> **TASK STATEMENT**: All that should come back is the lines of the data below from the one containing "jar: none [795,683,826,721]" to the one containing "vase: present [318,445,337,518]", inclusive, exactly as they stand.

*** Block opens ***

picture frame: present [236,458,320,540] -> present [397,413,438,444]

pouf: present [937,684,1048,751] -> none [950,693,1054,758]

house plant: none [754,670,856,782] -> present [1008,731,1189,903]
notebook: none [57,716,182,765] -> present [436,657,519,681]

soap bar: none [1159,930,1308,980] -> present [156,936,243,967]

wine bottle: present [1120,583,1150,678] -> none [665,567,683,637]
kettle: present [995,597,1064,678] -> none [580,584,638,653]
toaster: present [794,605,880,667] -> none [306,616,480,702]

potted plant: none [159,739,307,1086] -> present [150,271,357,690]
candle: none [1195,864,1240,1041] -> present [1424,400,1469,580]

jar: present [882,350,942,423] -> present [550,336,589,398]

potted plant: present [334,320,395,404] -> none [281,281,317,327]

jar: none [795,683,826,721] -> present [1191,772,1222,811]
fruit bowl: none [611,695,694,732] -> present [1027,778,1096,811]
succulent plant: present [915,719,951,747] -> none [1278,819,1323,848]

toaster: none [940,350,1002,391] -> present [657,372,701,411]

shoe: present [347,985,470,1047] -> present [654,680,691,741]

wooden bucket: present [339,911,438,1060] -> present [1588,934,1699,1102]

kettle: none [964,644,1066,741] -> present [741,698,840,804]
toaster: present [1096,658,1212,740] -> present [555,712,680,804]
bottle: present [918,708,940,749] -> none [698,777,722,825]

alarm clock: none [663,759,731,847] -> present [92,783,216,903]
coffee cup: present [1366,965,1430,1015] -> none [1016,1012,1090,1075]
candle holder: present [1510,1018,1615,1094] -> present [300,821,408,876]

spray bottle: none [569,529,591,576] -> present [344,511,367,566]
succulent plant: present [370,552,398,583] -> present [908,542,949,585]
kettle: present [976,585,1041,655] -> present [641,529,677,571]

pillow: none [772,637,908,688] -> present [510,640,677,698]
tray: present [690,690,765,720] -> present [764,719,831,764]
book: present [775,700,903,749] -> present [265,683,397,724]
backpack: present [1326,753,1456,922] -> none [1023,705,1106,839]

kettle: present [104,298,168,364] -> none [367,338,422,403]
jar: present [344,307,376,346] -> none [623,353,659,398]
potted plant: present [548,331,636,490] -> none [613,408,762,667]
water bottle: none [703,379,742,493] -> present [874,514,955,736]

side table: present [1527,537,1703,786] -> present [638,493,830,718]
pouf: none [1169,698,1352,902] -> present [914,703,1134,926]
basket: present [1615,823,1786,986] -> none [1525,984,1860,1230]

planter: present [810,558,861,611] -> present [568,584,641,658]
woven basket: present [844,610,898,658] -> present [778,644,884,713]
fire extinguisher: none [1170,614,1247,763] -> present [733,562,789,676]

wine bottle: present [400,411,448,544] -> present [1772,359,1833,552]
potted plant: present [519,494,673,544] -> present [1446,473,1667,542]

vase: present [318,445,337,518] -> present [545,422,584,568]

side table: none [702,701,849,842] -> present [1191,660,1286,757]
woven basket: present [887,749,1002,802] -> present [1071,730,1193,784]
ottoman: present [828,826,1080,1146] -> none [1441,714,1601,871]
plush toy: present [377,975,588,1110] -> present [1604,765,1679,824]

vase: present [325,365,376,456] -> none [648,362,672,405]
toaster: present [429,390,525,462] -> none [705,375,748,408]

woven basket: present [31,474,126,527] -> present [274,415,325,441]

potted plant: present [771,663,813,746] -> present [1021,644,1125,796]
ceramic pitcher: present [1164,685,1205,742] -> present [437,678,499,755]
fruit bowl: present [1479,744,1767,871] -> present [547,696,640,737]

*** Block closes ***

> **SOLUTION BELOW**:
jar: none [795,683,826,721] -> present [1191,772,1222,811]
fruit bowl: none [611,695,694,732] -> present [1027,778,1096,811]
succulent plant: present [915,719,951,747] -> none [1278,819,1323,848]

toaster: none [940,350,1002,391] -> present [657,372,701,411]

shoe: present [347,985,470,1047] -> present [654,680,691,741]

wooden bucket: present [339,911,438,1060] -> present [1588,934,1699,1102]

kettle: none [964,644,1066,741] -> present [741,698,840,804]
toaster: present [1096,658,1212,740] -> present [555,712,680,804]
bottle: present [918,708,940,749] -> none [698,777,722,825]

alarm clock: none [663,759,731,847] -> present [92,783,216,903]
coffee cup: present [1366,965,1430,1015] -> none [1016,1012,1090,1075]
candle holder: present [1510,1018,1615,1094] -> present [300,821,408,876]

spray bottle: none [569,529,591,576] -> present [344,511,367,566]
succulent plant: present [370,552,398,583] -> present [908,542,949,585]
kettle: present [976,585,1041,655] -> present [641,529,677,571]

pillow: none [772,637,908,688] -> present [510,640,677,698]
tray: present [690,690,765,720] -> present [764,719,831,764]
book: present [775,700,903,749] -> present [265,683,397,724]
backpack: present [1326,753,1456,922] -> none [1023,705,1106,839]

kettle: present [104,298,168,364] -> none [367,338,422,403]
jar: present [344,307,376,346] -> none [623,353,659,398]
potted plant: present [548,331,636,490] -> none [613,408,762,667]
water bottle: none [703,379,742,493] -> present [874,514,955,736]

side table: present [1527,537,1703,786] -> present [638,493,830,718]
pouf: none [1169,698,1352,902] -> present [914,703,1134,926]
basket: present [1615,823,1786,986] -> none [1525,984,1860,1230]

planter: present [810,558,861,611] -> present [568,584,641,658]
woven basket: present [844,610,898,658] -> present [778,644,884,713]
fire extinguisher: none [1170,614,1247,763] -> present [733,562,789,676]

wine bottle: present [400,411,448,544] -> present [1772,359,1833,552]
potted plant: present [519,494,673,544] -> present [1446,473,1667,542]

vase: present [318,445,337,518] -> present [545,422,584,568]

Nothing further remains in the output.